Los mismos presentaron un habeas corpus que fue tomado por la Oficina Judicial. “Es algo que fue totalmente desmentido”, aseguró este viernes el jefe de Alcaldía, Diego Ruhmling, en contacto con El Patagónico. “No veo ninguna irregularidad y trabajamos siempre ajustados a derecho” aseveró.
El jefe policial atribuye que la medida de fuerza suele ser particular sobre todo en estas fechas. “Hay antecedentes y tenemos experiencia, siempre para esta fecha presenta cualquier medida y recurso extraordinario para afectar el normal desarrollo del controlador de los internos”.

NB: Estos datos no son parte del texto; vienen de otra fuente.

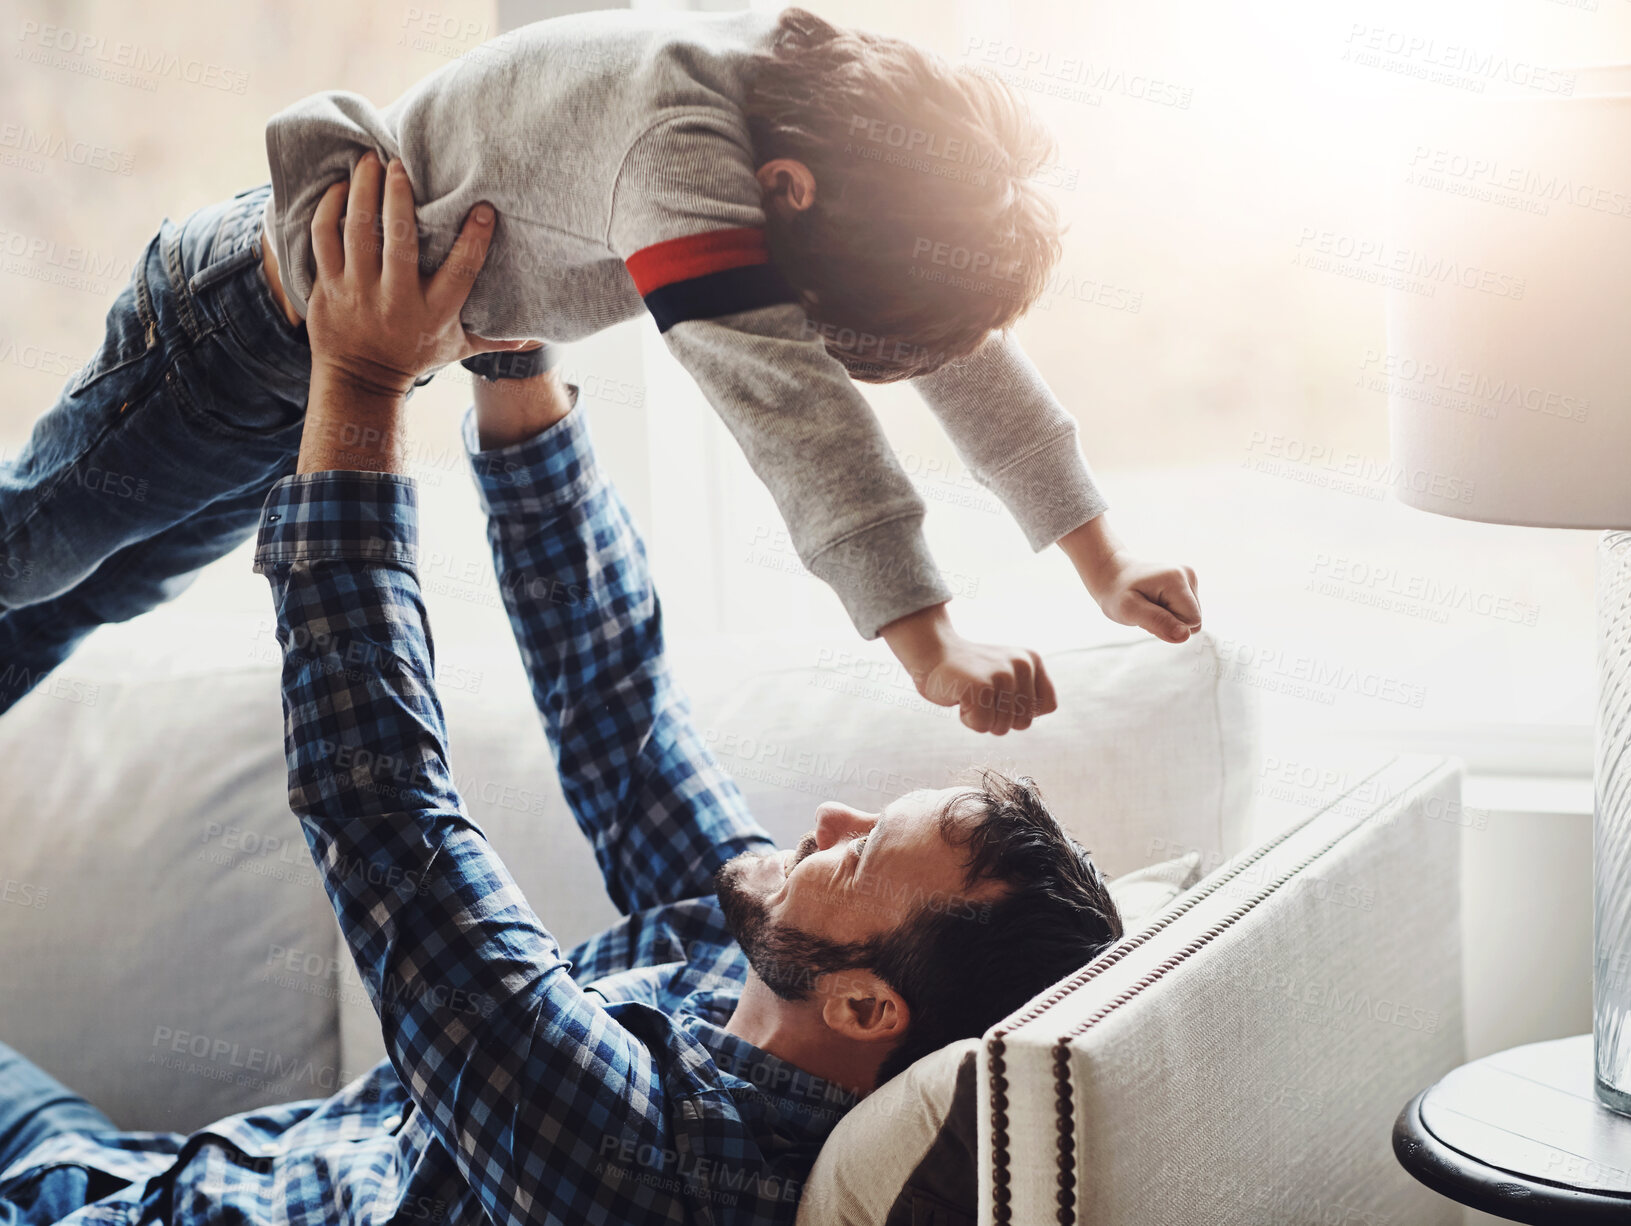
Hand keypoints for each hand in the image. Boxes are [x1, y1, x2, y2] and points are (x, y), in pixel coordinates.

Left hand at [304, 149, 530, 399]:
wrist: (359, 381)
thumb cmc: (413, 356)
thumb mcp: (457, 348)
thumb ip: (494, 337)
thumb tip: (537, 339)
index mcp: (435, 310)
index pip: (461, 270)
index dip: (475, 238)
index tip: (483, 208)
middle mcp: (396, 299)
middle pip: (399, 239)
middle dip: (398, 195)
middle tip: (399, 163)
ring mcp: (358, 291)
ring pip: (358, 230)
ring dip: (362, 190)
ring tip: (368, 161)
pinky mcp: (329, 286)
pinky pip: (325, 237)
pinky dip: (331, 208)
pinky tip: (342, 187)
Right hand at [879, 604, 1056, 735]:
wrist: (932, 654)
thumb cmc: (970, 674)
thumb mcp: (1009, 675)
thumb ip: (1029, 693)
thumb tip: (1039, 713)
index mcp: (1033, 660)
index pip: (1047, 706)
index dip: (1021, 709)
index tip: (1000, 693)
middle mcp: (1022, 665)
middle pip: (1023, 723)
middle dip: (998, 717)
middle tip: (981, 694)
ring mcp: (1002, 675)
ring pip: (1002, 728)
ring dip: (981, 718)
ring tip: (970, 694)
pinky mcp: (980, 686)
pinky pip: (982, 726)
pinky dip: (967, 719)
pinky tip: (961, 697)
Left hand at [1059, 515, 1201, 644]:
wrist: (1113, 575)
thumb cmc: (1117, 593)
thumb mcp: (1129, 610)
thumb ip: (1157, 622)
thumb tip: (1185, 636)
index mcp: (1176, 579)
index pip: (1192, 621)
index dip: (1170, 626)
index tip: (1148, 614)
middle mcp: (1188, 574)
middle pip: (1194, 620)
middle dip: (1170, 623)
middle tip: (1146, 611)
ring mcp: (1189, 577)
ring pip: (1190, 618)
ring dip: (1169, 619)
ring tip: (1149, 606)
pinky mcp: (1188, 584)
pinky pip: (1187, 612)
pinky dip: (1170, 613)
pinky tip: (1154, 603)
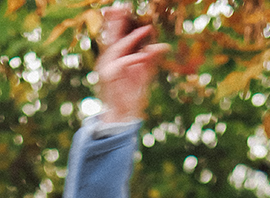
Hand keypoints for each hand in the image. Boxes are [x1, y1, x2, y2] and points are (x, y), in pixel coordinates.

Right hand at [96, 6, 167, 122]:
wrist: (124, 115)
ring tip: (147, 30)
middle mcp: (108, 58)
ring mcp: (107, 67)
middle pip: (112, 35)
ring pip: (118, 47)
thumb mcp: (145, 73)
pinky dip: (134, 59)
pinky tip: (144, 56)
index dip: (118, 19)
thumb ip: (151, 58)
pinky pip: (122, 63)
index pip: (115, 33)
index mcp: (115, 55)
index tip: (124, 7)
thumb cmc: (133, 94)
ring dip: (132, 38)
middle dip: (118, 20)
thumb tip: (163, 46)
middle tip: (124, 7)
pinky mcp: (109, 76)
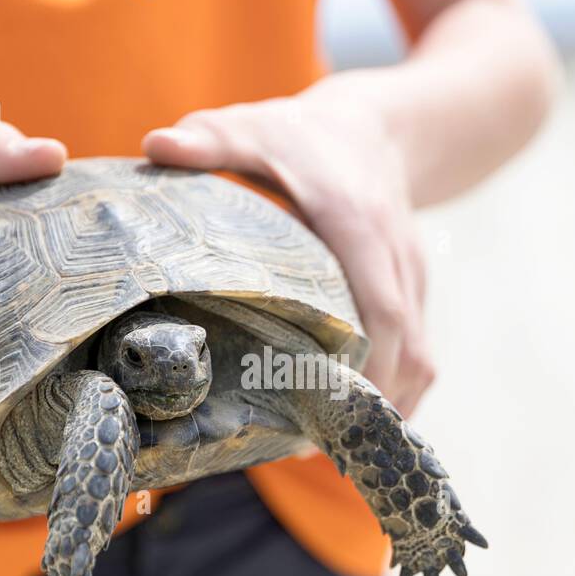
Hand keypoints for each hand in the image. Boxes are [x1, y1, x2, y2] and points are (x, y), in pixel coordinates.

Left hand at [142, 90, 434, 416]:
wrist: (379, 127)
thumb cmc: (305, 134)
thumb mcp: (256, 126)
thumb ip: (211, 138)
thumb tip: (154, 143)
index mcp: (360, 226)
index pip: (380, 310)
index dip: (365, 366)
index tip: (326, 409)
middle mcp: (397, 258)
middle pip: (406, 351)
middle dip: (367, 406)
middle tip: (307, 448)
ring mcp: (412, 279)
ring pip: (419, 361)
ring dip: (384, 408)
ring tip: (329, 449)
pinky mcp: (414, 294)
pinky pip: (417, 355)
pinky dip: (392, 393)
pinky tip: (350, 421)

Sin embargo, Ruhmling expresó que “es un derecho de ellos” el hacer la huelga de hambre y aclaró: “nosotros articulamos protocolos de asistencia médica, con enfermeros que controlen el peso y estado de salud de cada uno ellos”.
Por estos momentos la huelga de hambre continuaba y no se sabía qué actitud iban a tomar con el transcurso de los días. “Son cuestiones para que se dejen de controlar, también lo hacen alterando o dañando las condiciones de detención”, indicó el jefe policial quien describió que los presos con estas medidas “tienen la fantasía que se le dará el arresto domiciliario”.